_What you will do_
1 - In the review of "Frances Ha," who co-wrote the script with Noah Baumbach?
2 - List every film or TV show title mentioned in the review of "Frances Ha."
3 - Continue the review of "Frances Ha" from its last sentence.

_Quoted passage_
■ ■ ■ ■ ■ ■ ■
Near the end of Noah Baumbach’s lightly enchanting “Frances Ha,” the title character and her best friend Sophie are lying next to each other. Frances is anxious to get her wayward soul mate back from a fiancé; Sophie is drunk and honest. We’re heading for a moment. And then: a running gag about wearing socks in bed.

Baumbach often rings the doorbell of profundity but then runs away before anyone answers. There are a hundred finely lathed one-liners in this effervescent film about a 27-year-old dancer (Greta Gerwig) trying to make it in New York. But they don’t really form a structure and they’re more amusing than funny: I laughed about six times. This black-and-white movie is aggressively, weirdly (considering Baumbach’s career in writing blockbusters like “Madagascar 3”) low-budget, and the DIY ethos extends all the way to a script that eschews depth or meaning. To put it another way: This is “Girls” minus the dark stuff.

That luminescent indie she-sprite, Greta Gerwig (who co-wrote the script with Baumbach, her boyfriend,) is at her winsome finest as Frances, who often refers to her bestie Sophie (an intriguing Mickey Sumner, daughter of Sting) as “the same person with different hair.” Inseparable since college, they share a friendship so rich and satisfying that they literally (but not metaphorically) sleep together.
■ ■ ■ ■ ■ ■ ■
_Dataset excerpts_

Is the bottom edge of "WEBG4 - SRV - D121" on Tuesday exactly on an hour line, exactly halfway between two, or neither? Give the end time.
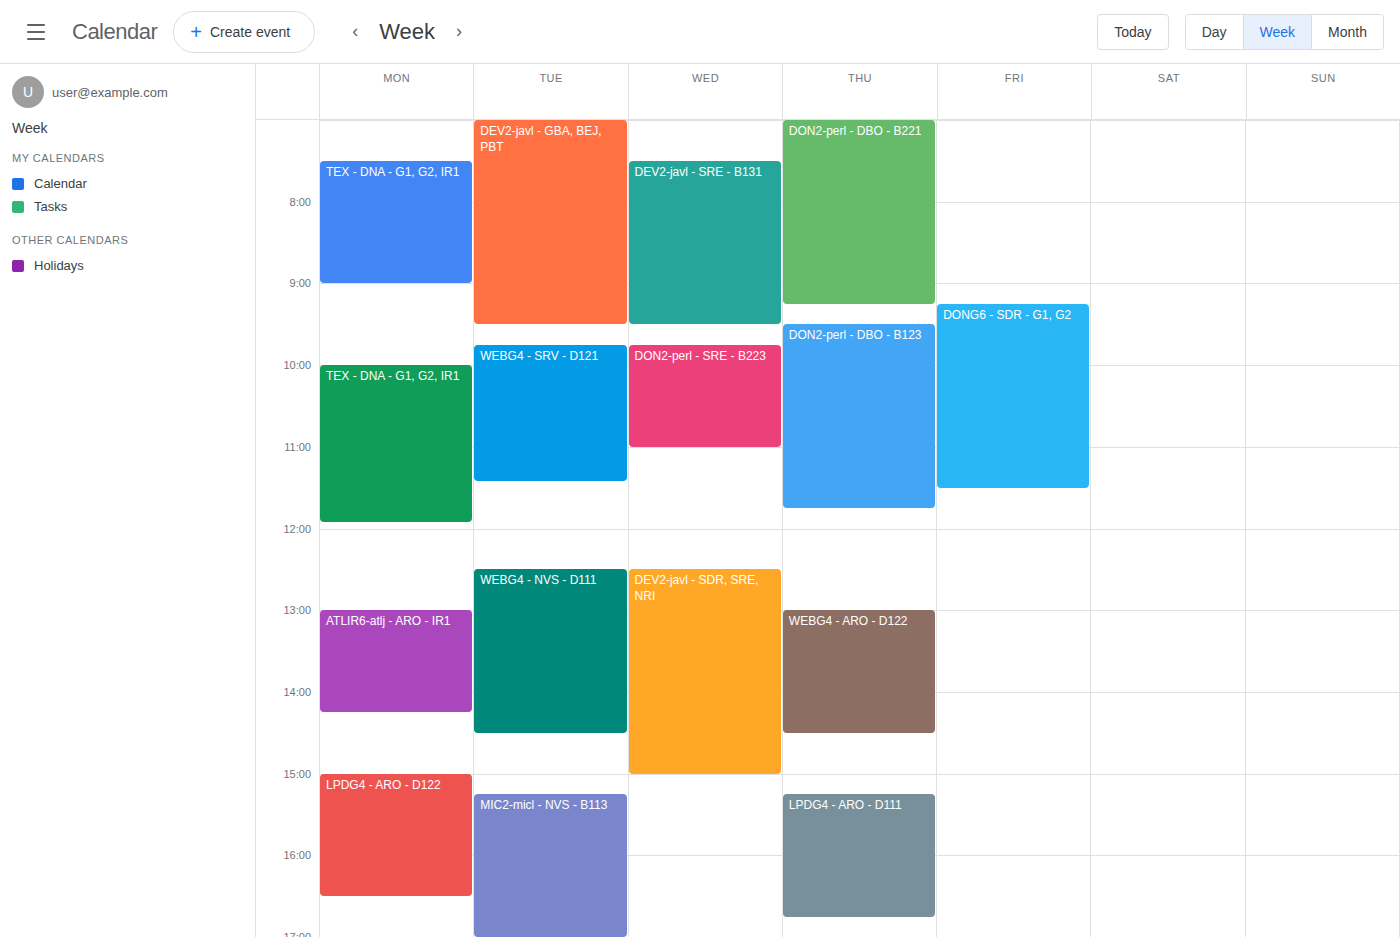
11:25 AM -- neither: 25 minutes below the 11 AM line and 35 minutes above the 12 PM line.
■ ■ ■ ■ ■ ■ ■
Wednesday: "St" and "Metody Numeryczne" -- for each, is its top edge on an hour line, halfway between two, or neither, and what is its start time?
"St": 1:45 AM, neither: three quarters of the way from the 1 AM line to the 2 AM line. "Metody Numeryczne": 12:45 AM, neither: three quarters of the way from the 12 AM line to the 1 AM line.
■ ■ ■ ■ ■ ■ ■
_Results by task_
1 - Greta Gerwig

2 -
- "Frances Ha"
- "Madagascar 3"
- "Girls"

3 -
Interesting problem, as each of them has a boyfriend. For a while, the picture seems as if it’s going to explore how the love between straight people of the same sex can be more intoxicating than any romantic relationship (the same idea gave “Superbad” poignancy), but then Sophie slides out of the picture and Baumbach and Gerwig switch to issues of money, careers and maturity. Only the children of the rich, Sophie observes astutely, “can afford to be artists in New York.” Frances’ poverty-tourist roommates possess an Eames chair and can afford a maid).

This second idea might be even more intriguing, but Baumbach drops that one, too, making the movie largely a catalogue of Frances’ cute failures (on a sudden trip to Paris, she’s so lost for something to do that she goes to see “Puss in Boots”) plus some banter with a possible new boyfriend, a writer (Michael Zegen) who seems more like a little brother than a potential lover.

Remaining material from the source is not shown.